[ASSIGNMENT] For this exercise, transcribe the records below without changing a word.

[INPUT RECORDS]
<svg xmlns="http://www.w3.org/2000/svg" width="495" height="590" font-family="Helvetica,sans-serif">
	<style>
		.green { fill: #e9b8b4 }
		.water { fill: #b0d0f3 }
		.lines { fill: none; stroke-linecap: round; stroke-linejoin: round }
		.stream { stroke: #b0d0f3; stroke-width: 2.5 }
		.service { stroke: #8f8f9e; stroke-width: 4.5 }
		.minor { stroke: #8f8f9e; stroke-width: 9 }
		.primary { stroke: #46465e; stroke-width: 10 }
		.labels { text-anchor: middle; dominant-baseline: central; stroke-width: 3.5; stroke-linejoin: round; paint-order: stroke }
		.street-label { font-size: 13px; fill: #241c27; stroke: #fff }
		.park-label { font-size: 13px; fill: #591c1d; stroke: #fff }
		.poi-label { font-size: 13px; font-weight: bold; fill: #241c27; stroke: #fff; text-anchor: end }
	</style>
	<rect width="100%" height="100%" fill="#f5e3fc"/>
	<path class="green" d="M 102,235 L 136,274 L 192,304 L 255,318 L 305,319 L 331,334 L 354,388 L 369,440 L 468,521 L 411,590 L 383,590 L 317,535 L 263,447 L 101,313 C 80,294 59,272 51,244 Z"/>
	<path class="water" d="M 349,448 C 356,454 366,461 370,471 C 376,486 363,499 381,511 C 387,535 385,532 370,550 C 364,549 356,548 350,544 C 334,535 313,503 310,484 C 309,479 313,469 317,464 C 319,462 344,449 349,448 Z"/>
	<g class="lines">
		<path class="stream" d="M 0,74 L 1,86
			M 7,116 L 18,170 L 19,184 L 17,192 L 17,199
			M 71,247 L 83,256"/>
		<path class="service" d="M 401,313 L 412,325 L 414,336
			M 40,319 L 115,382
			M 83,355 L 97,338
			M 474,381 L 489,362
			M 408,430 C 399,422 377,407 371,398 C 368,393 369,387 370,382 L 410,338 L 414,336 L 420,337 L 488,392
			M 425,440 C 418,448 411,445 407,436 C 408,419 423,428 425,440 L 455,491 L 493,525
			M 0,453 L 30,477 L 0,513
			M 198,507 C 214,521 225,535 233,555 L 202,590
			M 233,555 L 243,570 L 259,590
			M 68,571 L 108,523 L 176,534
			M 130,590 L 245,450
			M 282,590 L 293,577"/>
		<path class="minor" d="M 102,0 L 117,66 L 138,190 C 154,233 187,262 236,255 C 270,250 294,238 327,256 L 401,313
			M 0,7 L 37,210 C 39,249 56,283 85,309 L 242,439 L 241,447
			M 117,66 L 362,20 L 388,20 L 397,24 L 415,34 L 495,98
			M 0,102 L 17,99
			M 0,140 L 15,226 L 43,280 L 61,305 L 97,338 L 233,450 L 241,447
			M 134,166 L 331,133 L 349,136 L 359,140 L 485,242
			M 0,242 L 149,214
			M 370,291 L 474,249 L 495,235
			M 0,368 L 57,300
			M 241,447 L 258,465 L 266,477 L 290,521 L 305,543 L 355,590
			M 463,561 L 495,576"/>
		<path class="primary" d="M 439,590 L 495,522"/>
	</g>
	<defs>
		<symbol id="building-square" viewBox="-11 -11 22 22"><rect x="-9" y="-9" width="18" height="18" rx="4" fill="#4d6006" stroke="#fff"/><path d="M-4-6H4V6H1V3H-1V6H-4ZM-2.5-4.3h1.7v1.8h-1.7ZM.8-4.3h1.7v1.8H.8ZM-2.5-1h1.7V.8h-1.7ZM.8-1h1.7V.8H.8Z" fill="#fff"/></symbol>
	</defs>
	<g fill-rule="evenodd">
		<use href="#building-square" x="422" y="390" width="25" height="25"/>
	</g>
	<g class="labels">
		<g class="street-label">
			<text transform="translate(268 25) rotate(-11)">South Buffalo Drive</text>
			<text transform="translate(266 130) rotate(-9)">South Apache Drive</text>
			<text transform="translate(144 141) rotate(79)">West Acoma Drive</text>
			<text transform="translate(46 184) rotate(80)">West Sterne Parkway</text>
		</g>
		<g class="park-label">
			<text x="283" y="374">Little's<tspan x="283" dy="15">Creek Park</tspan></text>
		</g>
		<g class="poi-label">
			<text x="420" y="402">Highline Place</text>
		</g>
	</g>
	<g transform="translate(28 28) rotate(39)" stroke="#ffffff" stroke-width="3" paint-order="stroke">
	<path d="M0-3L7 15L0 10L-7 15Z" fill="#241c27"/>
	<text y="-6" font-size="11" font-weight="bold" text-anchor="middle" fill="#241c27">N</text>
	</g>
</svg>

[SOLUTION]
<svg xmlns="http://www.w3.org/2000/svg" width="495" height="590" font-family="Helvetica,sans-serif">
	<style>
		.green { fill: #e9b8b4 }
		.water { fill: #b0d0f3 }
		.lines { fill: none; stroke-linecap: round; stroke-linejoin: round }
		.stream { stroke: #b0d0f3; stroke-width: 2.5 }
		.service { stroke: #8f8f9e; stroke-width: 4.5 }
		.minor { stroke: #8f8f9e; stroke-width: 9 }
		.primary { stroke: #46465e; stroke-width: 10 }
		.labels { text-anchor: middle; dominant-baseline: central; stroke-width: 3.5; stroke-linejoin: round; paint-order: stroke }
		.street-label { font-size: 13px; fill: #241c27; stroke: #fff }
		.park-label { font-size: 13px; fill: #591c1d; stroke: #fff }
		.poi-label { font-size: 13px; font-weight: bold; fill: #241c27; stroke: #fff; text-anchor: end }
	</style>
	<rect width="100%" height="100%" fill="#f5e3fc"/>
	<path class="green" d="M 102,235 L 136,274 L 192,304 L 255,318 L 305,319 L 331,334 L 354,388 L 369,440 L 468,521 L 411,590 L 383,590 L 317,535 L 263,447 L 101,313 C 80,294 59,272 51,244 Z"/>
	<path class="water" d="M 349,448 C 356,454 366,461 370,471 C 376,486 363,499 381,511 C 387,535 385,532 370,550 C 364,549 356,548 350,544 C 334,535 313,503 310,484 C 309,479 313,469 317,464 C 319,462 344,449 349,448 Z"/>
	<g class="lines">
		<path class="stream" d="M 0,74 L 1,86
			M 7,116 L 18,170 L 19,184 L 17,192 L 17,199
			M 71,247 L 83,256"/>
		<path class="service" d="M 401,313 L 412,325 L 414,336
			M 40,319 L 115,382
			M 83,355 L 97,338
			M 474,381 L 489,362
			M 408,430 C 399,422 377,407 371,398 C 368,393 369,387 370,382 L 410,338 L 414,336 L 420,337 L 488,392
			M 425,440 C 418,448 411,445 407,436 C 408,419 423,428 425,440 L 455,491 L 493,525
			M 0,453 L 30,477 L 0,513
			M 198,507 C 214,521 225,535 233,555 L 202,590
			M 233,555 L 243,570 L 259,590
			M 68,571 L 108,523 L 176,534
			M 130,590 L 245,450
			M 282,590 L 293,577"/>
		<path class="minor" d="M 102,0 L 117,66 L 138,190 C 154,233 187,262 236,255 C 270,250 294,238 327,256 L 401,313
			M 0,7 L 37,210 C 39,249 56,283 85,309 L 242,439 L 241,447
			M 117,66 L 362,20 L 388,20 L 397,24 L 415,34 L 495,98
			M 0,102 L 17,99
			M 0,140 L 15,226 L 43,280 L 61,305 L 97,338 L 233,450 L 241,447
			M 134,166 L 331,133 L 349,136 L 359,140 L 485,242
			M 0,242 L 149,214
			M 370,291 L 474,249 L 495,235
			M 0,368 L 57,300
			M 241,447 L 258,465 L 266,477 L 290,521 L 305,543 L 355,590
			M 463,561 L 495,576"/>
		<path class="primary" d="M 439,590 L 495,522"/>
	</g>
	<defs>
		<symbol id="building-square" viewBox="-11 -11 22 22"><rect x="-9" y="-9" width="18" height="18" rx="4" fill="#4d6006" stroke="#fff"/><path d="M-4-6H4V6H1V3H-1V6H-4ZM-2.5-4.3h1.7v1.8h-1.7ZM.8-4.3h1.7v1.8H.8ZM-2.5-1h1.7V.8h-1.7ZM.8-1h1.7V.8H.8Z" fill="#fff"/></symbol>
	</defs>
	<g fill-rule="evenodd">
		<use href="#building-square" x="422" y="390" width="25" height="25"/>
	</g>
	<g class="labels">
		<g class="street-label">
			<text transform="translate(268 25) rotate(-11)">South Buffalo Drive</text>
			<text transform="translate(266 130) rotate(-9)">South Apache Drive</text>
			<text transform="translate(144 141) rotate(79)">West Acoma Drive</text>
			<text transform="translate(46 184) rotate(80)">West Sterne Parkway</text>
		</g>
		<g class="park-label">
			<text x="283" y="374">Little's<tspan x="283" dy="15">Creek Park</tspan></text>
		</g>
		<g class="poi-label">
			<text x="420" y="402">Highline Place</text>
		</g>
	</g>
	<g transform="translate(28 28) rotate(39)" stroke="#ffffff" stroke-width="3" paint-order="stroke">
	<path d="M0-3L7 15L0 10L-7 15Z" fill="#241c27"/>
	<text y="-6" font-size="11" font-weight="bold" text-anchor="middle" fill="#241c27">N</text>
	</g>
</svg>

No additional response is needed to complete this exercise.